Each line from the one with "Company: Farmers" to the final line of the data must be reproduced exactly, and no other line may appear.

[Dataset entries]
=== Section Start ===

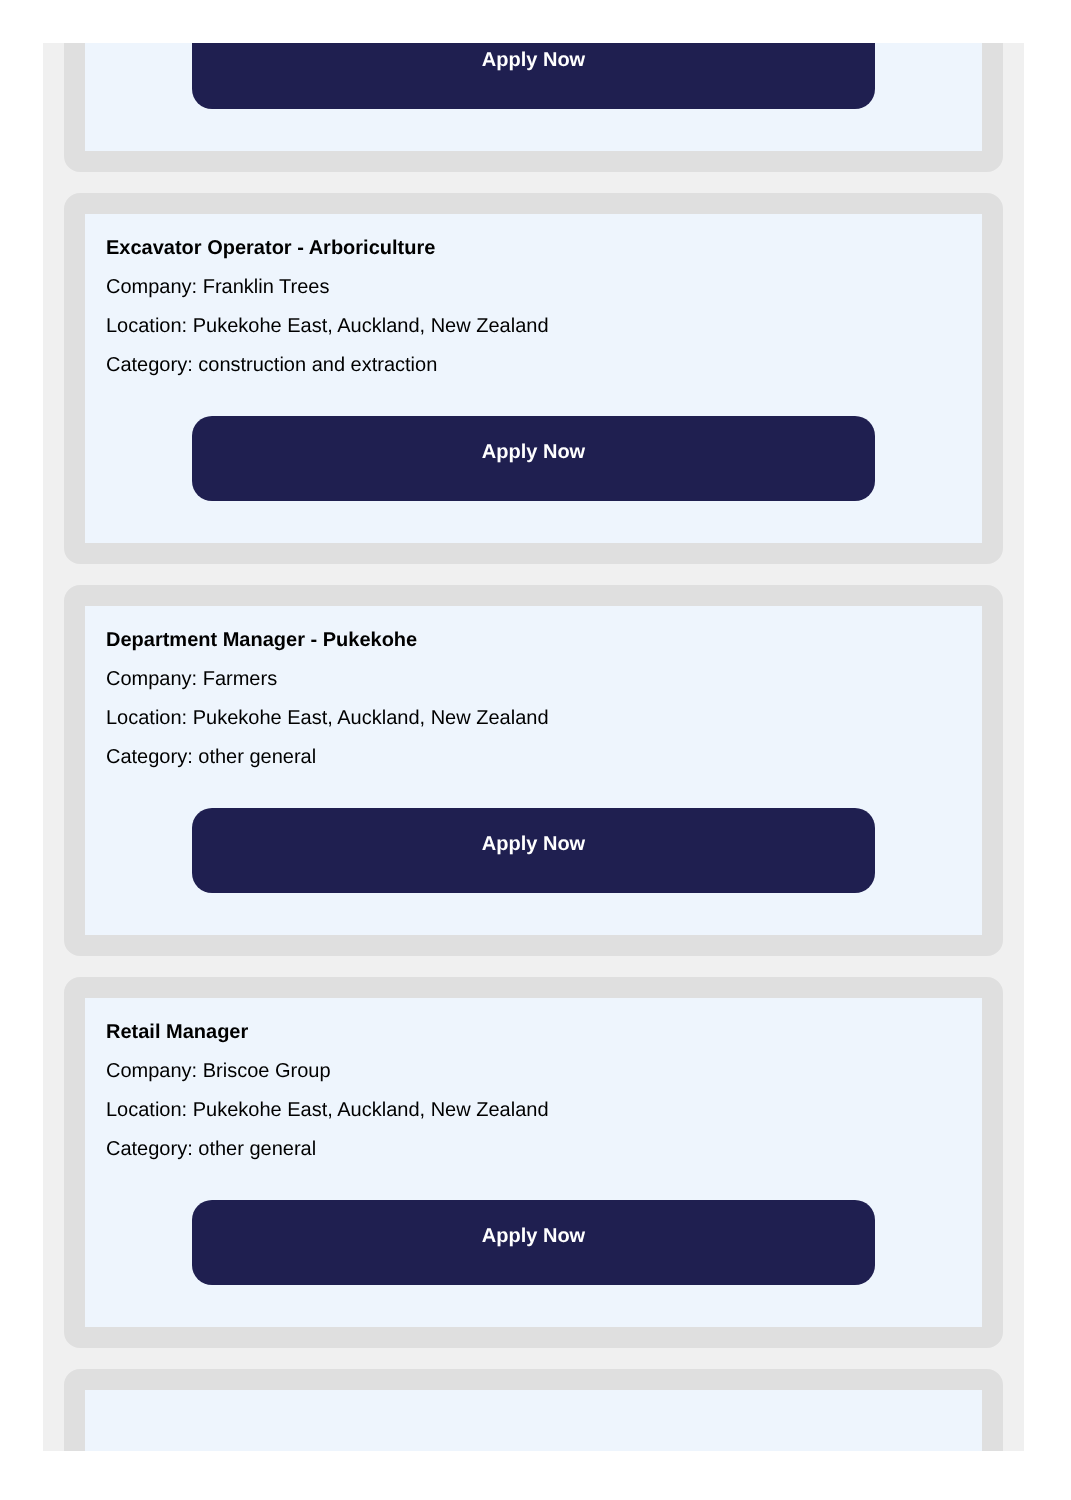Apply Now
Excavator Operator - Arboriculture
Company: Franklin Trees
Location: Pukekohe East, Auckland, New Zealand
Category: construction and extraction
Apply Now
Department Manager - Pukekohe
Company: Farmers
Location: Pukekohe East, Auckland, New Zealand
Category: other general
Apply Now
Retail Manager
Company: Briscoe Group
Location: Pukekohe East, Auckland, New Zealand
Category: other general
Apply Now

=== Section End ===

[Your response]
Company: Farmers
Location: Pukekohe East, Auckland, New Zealand
Category: other general
Apply Now
Retail Manager
Company: Briscoe Group
Location: Pukekohe East, Auckland, New Zealand
Category: other general
Apply Now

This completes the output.